Voltage regulator power dissipation

I have a 5V fixed output voltage regulator (ZLDO1117G50TA, SOT-223 package) that will supply 0.8A to a circuit. The input voltage to the regulator is 13V which means 6.4W will be dissipated in the regulator. A chart in the datasheet claims that 0.8A with a 8V Vout-Vin is within its safe operating area. However that seems like a lot of heat that will be produced by this small SMD regulator. Am I worrying for nothing? I don't have a lot of space on the board but I had an idea of putting some SMD diodes in series to drop the 13V input voltage down a few volts. Would that be considered a sensible way to remove some of the power dissipation away from the regulator?
(BTW, I can not use a DCDC Converter).

You need additional heat dissipation, and lots of it, if you're pulling 800mA continuously! May still be really hard! See "Package Thermal Data" on page 3 of the datasheet.

If it's 800mA continuous, that really, really cries out for a DC-DC converter.

I used LM7809 to stepdown 12v to 9v but the regulator was producing a lot of heat and I feared it will melt my board. Later I used a switching regulator.

An SOT-223 can safely dissipate ~1watt on an average/small circuit board, but expect it to shutdown at ~1.5watt, depending on room temp and airflow. So Vin - Vout can only be ~1.5volt at 0.8A.

What are you trying to do with that 800mA. Why can't you use a DC/DC converter. RF interference?

Modern micro-power converters work on a very high frequency (2Mhz) that can be easilly filtered/shielded.

Pre-regulation with an LM317 or 7806 might be an option.

Thank you for the replies. I didn't know anything about package thermal data or Junction-to-Ambient or Junction-to-Case resistance so I spent about an hour googling and trying to research what these things mean, but I am still confused.

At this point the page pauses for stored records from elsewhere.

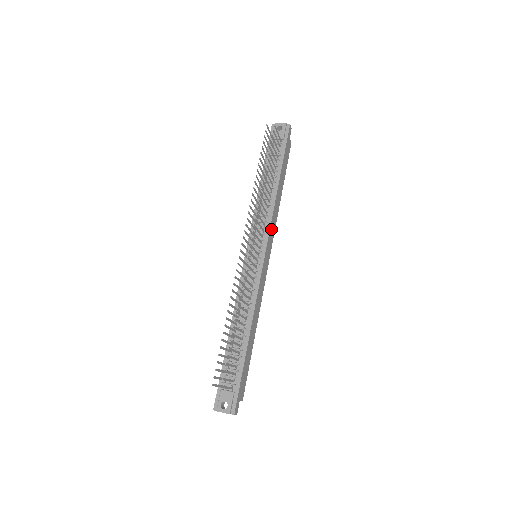
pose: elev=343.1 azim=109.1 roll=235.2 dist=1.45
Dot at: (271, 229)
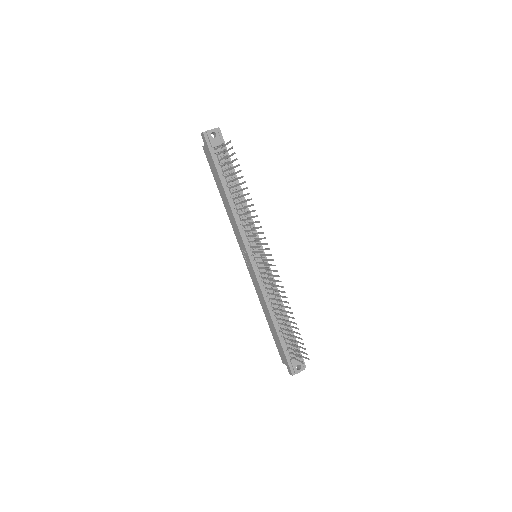
Dot at: occluded
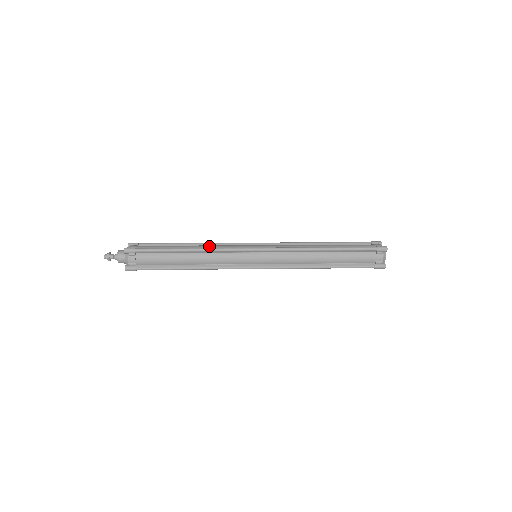
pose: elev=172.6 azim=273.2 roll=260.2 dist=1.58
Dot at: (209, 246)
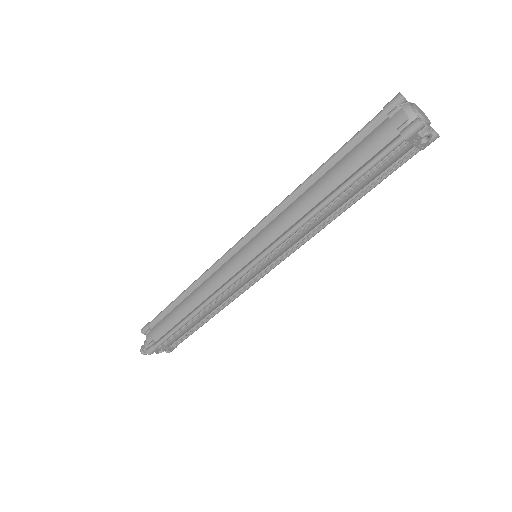
Dot at: occluded
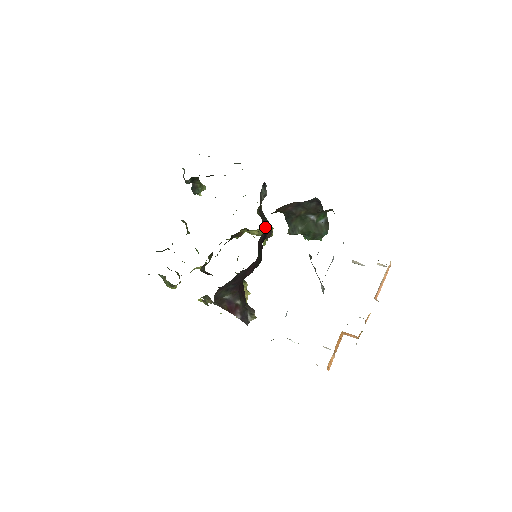
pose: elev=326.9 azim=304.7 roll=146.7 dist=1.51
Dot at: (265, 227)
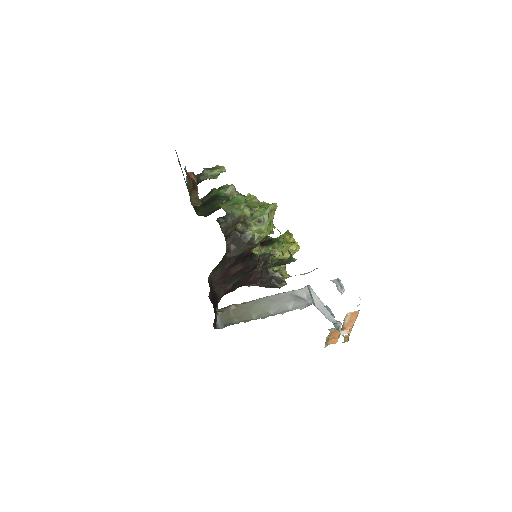
Dot at: (238, 251)
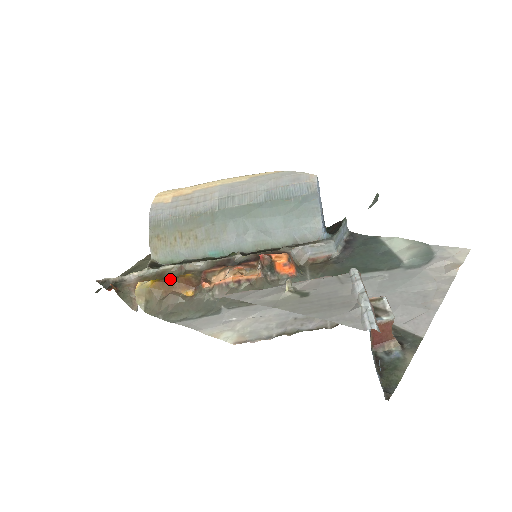
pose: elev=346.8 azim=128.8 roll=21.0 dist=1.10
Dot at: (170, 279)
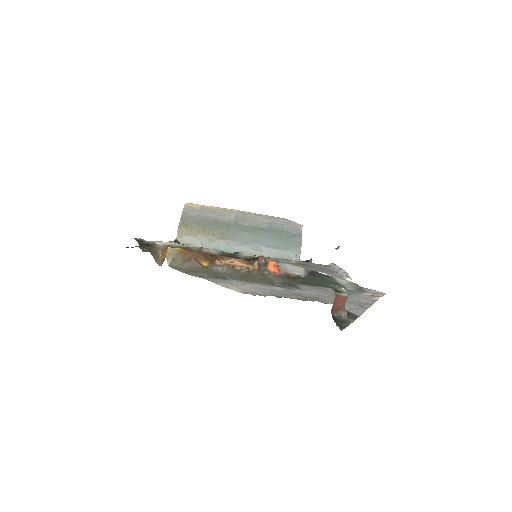
Dot at: (194, 251)
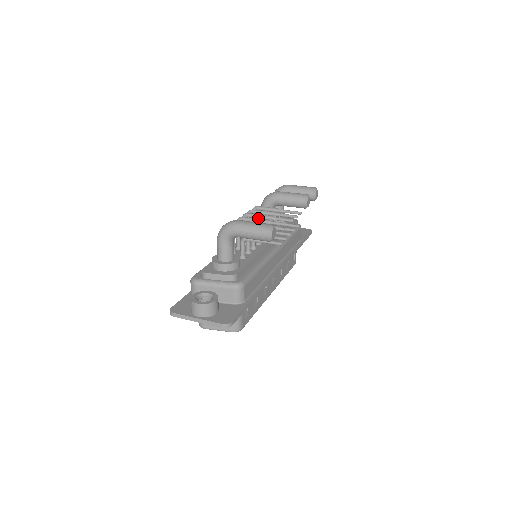
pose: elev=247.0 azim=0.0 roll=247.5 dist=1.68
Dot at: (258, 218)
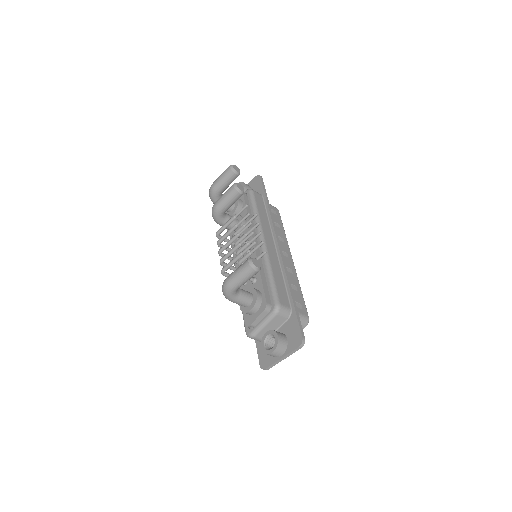
Dot at: occluded
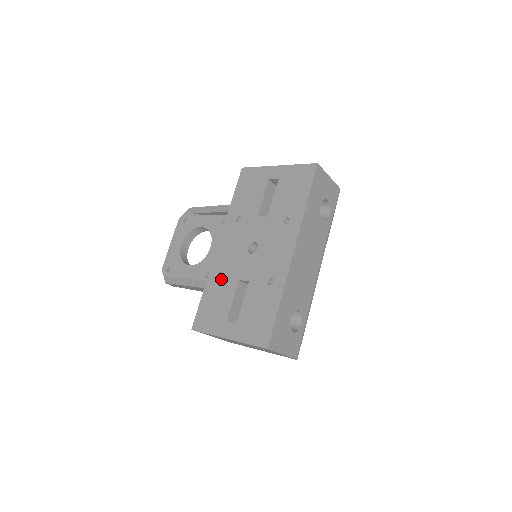
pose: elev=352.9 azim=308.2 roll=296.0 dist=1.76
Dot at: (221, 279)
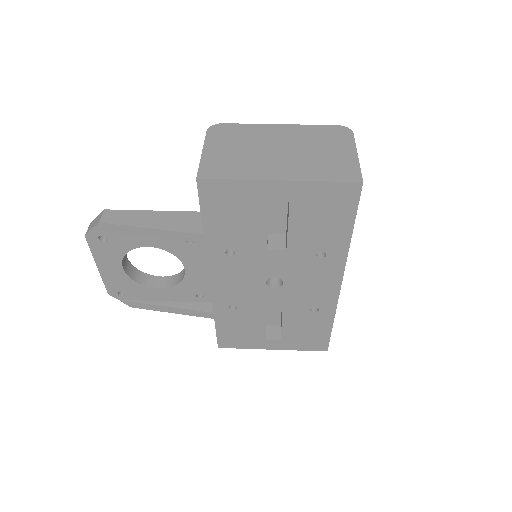
Dot at: (237, 311)
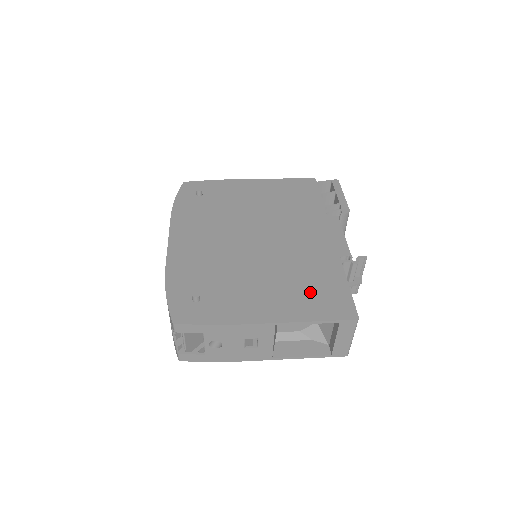
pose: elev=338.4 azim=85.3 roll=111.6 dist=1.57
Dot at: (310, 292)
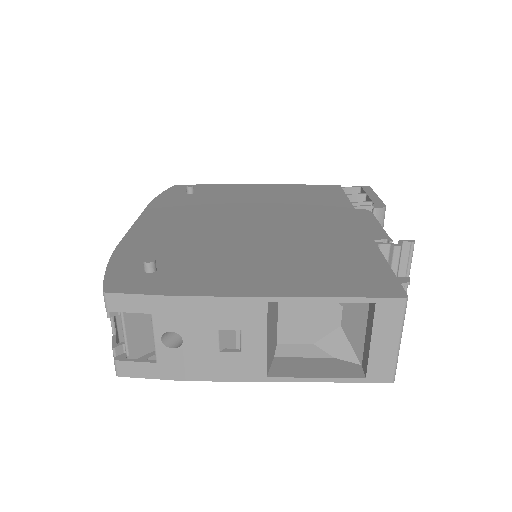
Dot at: (327, 268)
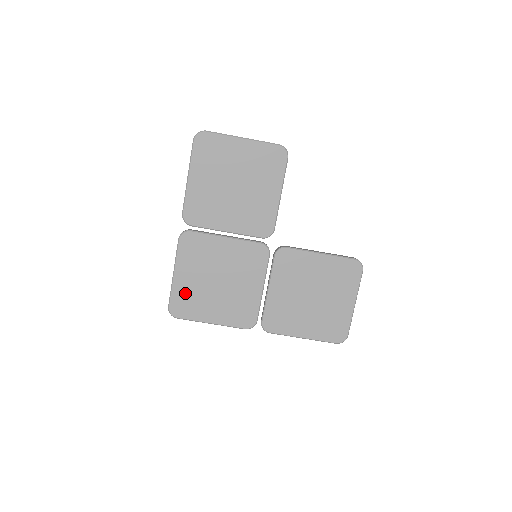
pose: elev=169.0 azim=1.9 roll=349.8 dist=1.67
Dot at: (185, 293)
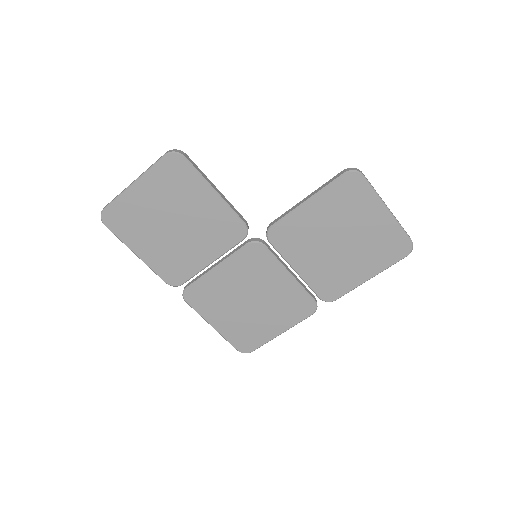
Dot at: (236, 332)
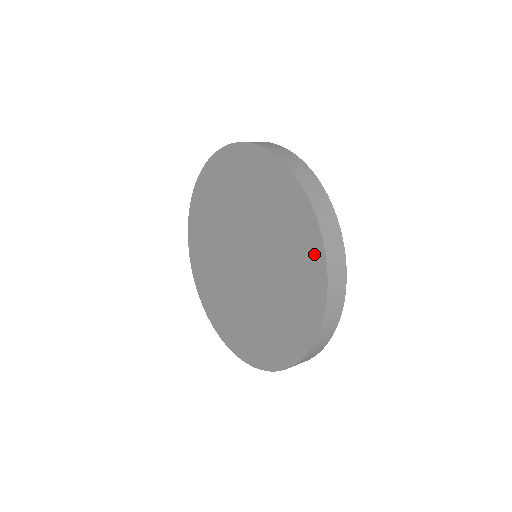
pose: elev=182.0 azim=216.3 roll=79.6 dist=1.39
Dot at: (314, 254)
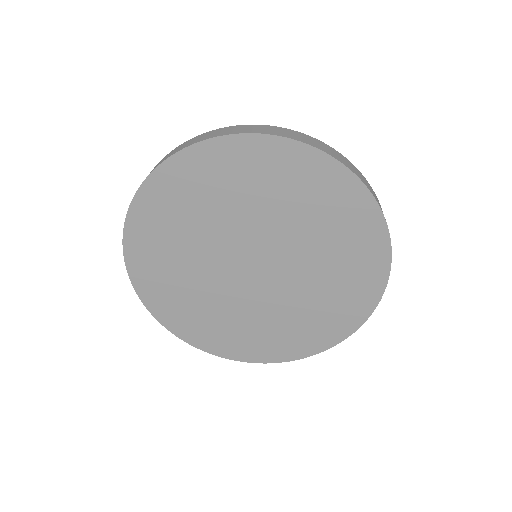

From the ZLDO1117 datasheet (SOT223 package):
Junction max temperature = 150C, recommended operating temperature is -40 to 125C
Junction-to-Ambient thermal resistance = 107 C/W

So does that mean if I'm dissipating 1W and ambient temperature is 25C then my Junction temperature will be 107+25 = 132C? Which is above the recommended junction temperature... so i should not even dissipate 1W at 25C??

And the datasheet also says Junction-to-Case thermal resistance is 16 C/W. I don't know what to do with that spec. The datasheet doesn't say anything about recommended case temperature, and how would I even know the case temperature?

And finally, on page 2 of the datasheet there is a chart showing a Safe Operation Area Curve which appears to show that i can operate the regulator at up to 1A at up to 10V Vin-Vout which would be 10Watts!! How can that be possible, 10W would result in a Junction temperature of 1070C??

Link to datasheet:

But getting back to my original problem, I think I will just add a big power resistor at the input of the voltage regulator and burn up heat in the resistor. I am making a board for a customer with sensitive analog electronics on it and they requested no DCDC Converters...

Thank you for any help & advice!

junction-to-Ambient thermal resistance = 107 C/W.
This means the package only. no heatsink.

Junction-to-Case thermal resistance is 16 C/W.
Mounted on an infinite heatsink.

There are lookup tables that tell you what e.g. one square inch of copper/circuit board is.
You will have to try/measure/estimate.

Have you read this one

And this


I am making a board for a customer with sensitive analog electronics on it and they requested no DCDC Converters...

Maybe but do they actually know it will be bad? I had engineeres with this attitude until I got them to try it and they found no interference at all on a sensitive system.

Just use enough filtering. And if it's really sensetive you could use a hybrid design. Use a DCDC to step down 13V to lets say 7V and use a linear regulator after that. But with 800mA you still burn 1,6W... And indeed, with a Junction-to-Ambient of 107 degree and 25 C ambient (which is low, especially in a case where 1,6W is burned...) the junction will be at 25C + 1,6W * 107C/W = 196C... So a propper heatsink is needed.

So, lets say we want a max junction temperature of 125C when ambient is 40C (because in a housing it will be hotter then outside...). That leaves 125C - 40C = 85C. 85C / 1,6W = 53C/W for cooling that we need. Junction-to-Case already takes 16C/W leaving us with 53C/W - 16C/W = 37C/W for the heatsink INCLUDING case-to-heatsink!

Do the sensors consume the 800mA? Or is it possible to split the power up into low current linear (or hybrid) for the sensors and DCDC for the power hungry part?